At one point, I came around the corner to see a few members of my party gathered around a Chinese guy from our group. He'd taken a spill and was bleeding heavily from his mouth.

"Your teeth!" a German woman yelled, her gloved hand floating to cover her own mouth in horror. Moe assessed the damage, concluding serenely that the man's teeth were fine but that his chin would need suturing.

My mission for most of the Death Road was simply to not die. My world was little more than the boulders ahead and the valley below, and as the miles flew past, the noise and clutter of the brain's day-to-day mechanics fell briefly, mercifully silent. I enjoyed pangs of euphoria as I descended the road with Moe and the group.

The temperature grew warmer, and the rain gave way to blue skies and sunlight. The mountains in the distance were a deep shade of blue-green, and for the first time, as the road widened and flattened out, I was able to take my mind off dying long enough to consider the beauty of my surroundings. Dogs lounged in the road as I pedaled past, and a large condor wheeled overhead.

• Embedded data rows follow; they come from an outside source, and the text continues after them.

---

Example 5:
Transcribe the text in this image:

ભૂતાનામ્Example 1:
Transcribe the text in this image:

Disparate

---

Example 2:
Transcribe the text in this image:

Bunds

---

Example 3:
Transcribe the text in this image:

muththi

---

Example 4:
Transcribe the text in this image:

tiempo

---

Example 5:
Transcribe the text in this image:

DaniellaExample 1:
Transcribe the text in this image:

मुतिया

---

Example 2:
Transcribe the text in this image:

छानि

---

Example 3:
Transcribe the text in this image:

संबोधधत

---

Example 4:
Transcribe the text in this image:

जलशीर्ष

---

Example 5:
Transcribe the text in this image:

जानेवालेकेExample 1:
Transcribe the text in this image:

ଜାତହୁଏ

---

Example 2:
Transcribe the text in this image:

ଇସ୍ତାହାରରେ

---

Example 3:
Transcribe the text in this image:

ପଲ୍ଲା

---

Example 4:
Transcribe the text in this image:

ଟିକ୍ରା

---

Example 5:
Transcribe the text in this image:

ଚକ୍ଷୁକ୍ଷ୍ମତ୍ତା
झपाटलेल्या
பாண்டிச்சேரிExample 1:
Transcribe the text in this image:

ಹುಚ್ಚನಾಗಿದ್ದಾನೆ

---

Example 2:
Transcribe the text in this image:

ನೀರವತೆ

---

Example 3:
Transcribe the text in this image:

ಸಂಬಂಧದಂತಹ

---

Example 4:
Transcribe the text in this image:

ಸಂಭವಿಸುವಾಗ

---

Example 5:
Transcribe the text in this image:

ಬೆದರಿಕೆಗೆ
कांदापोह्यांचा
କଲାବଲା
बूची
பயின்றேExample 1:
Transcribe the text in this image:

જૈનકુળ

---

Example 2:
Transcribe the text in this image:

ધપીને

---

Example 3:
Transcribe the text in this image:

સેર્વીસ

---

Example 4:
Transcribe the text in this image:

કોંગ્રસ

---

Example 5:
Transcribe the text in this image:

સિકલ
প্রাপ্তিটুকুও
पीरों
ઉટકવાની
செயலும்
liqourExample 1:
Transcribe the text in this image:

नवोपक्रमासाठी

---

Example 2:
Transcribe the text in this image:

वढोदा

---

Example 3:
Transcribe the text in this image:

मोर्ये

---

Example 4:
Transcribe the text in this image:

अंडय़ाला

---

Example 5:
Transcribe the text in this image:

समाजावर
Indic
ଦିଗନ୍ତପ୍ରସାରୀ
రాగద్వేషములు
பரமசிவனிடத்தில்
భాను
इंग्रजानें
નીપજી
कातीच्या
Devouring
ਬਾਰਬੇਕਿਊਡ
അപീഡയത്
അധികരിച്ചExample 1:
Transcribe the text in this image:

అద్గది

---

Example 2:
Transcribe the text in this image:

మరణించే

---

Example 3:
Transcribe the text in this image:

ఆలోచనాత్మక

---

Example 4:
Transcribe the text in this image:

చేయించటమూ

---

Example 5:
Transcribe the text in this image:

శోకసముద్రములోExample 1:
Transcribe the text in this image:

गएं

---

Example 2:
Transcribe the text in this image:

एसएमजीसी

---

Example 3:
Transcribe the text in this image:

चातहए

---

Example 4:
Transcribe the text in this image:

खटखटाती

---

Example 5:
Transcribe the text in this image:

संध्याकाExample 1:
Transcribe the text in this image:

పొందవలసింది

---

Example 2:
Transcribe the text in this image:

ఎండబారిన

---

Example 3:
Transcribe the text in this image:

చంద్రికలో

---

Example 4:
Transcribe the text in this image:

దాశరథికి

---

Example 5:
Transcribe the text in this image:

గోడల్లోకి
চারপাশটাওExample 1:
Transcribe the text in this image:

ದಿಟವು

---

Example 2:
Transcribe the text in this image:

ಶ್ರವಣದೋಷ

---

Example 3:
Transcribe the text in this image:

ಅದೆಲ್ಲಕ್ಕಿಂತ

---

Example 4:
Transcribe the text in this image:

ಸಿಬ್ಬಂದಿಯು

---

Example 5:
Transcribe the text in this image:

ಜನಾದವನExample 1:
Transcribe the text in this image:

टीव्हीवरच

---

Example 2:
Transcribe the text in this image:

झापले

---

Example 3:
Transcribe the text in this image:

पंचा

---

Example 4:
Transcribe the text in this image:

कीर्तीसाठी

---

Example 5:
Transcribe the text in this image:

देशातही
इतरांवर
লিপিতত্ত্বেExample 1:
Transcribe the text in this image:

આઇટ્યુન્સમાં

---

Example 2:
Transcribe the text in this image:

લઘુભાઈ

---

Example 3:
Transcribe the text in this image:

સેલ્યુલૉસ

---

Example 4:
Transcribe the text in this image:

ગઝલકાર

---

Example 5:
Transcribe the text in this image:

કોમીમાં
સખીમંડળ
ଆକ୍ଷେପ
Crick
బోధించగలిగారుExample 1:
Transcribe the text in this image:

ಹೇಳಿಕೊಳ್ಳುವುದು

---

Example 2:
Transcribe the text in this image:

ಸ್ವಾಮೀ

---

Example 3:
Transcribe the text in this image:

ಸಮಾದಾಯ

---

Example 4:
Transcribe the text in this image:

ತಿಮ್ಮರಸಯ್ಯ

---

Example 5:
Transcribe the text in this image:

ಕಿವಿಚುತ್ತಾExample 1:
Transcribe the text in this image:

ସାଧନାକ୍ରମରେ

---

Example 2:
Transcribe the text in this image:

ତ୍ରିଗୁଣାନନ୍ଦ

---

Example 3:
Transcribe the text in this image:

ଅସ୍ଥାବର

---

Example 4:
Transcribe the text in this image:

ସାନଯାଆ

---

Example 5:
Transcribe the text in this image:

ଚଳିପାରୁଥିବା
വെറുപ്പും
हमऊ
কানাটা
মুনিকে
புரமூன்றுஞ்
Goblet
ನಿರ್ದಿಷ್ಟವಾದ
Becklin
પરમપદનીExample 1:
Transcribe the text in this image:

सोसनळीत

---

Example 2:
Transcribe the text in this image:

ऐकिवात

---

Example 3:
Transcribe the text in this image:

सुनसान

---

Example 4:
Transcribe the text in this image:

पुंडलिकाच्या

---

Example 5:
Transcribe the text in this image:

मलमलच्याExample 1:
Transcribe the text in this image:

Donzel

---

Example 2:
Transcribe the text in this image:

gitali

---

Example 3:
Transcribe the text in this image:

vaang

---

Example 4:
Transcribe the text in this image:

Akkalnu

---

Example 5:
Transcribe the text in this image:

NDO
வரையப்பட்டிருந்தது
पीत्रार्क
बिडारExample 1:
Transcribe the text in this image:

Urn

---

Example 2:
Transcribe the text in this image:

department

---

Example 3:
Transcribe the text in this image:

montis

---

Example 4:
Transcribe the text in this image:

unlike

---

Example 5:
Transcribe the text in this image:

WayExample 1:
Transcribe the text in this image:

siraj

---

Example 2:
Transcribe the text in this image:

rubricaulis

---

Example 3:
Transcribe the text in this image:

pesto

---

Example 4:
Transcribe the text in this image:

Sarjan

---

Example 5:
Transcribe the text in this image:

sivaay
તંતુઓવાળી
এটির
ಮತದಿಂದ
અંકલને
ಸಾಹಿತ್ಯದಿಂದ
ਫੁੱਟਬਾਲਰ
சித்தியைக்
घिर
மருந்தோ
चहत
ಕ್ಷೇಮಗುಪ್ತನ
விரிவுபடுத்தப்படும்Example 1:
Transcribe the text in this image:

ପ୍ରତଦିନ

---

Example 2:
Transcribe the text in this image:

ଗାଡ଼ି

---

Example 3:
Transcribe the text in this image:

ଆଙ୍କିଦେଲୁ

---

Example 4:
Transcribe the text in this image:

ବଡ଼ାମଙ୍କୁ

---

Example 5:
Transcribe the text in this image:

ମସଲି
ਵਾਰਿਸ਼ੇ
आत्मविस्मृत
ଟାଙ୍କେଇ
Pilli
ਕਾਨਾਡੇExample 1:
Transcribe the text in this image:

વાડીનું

We eventually landed in Coroico, where we were greeted with much-needed beer. My hands and tail bone were sore, but otherwise I'd escaped unscathed. I joined a group of guys from Colorado to debrief with a round of drinks. We were all coming off the high of surviving one of the most dangerous thoroughfares in the world, but for some even the thrills of Death Road weren't enough of a rush on their own.

"Did you know," one of them said, "that Dan here popped a tab of acid before we started the ride?"

"Actually," Dan corrected his friend, "two."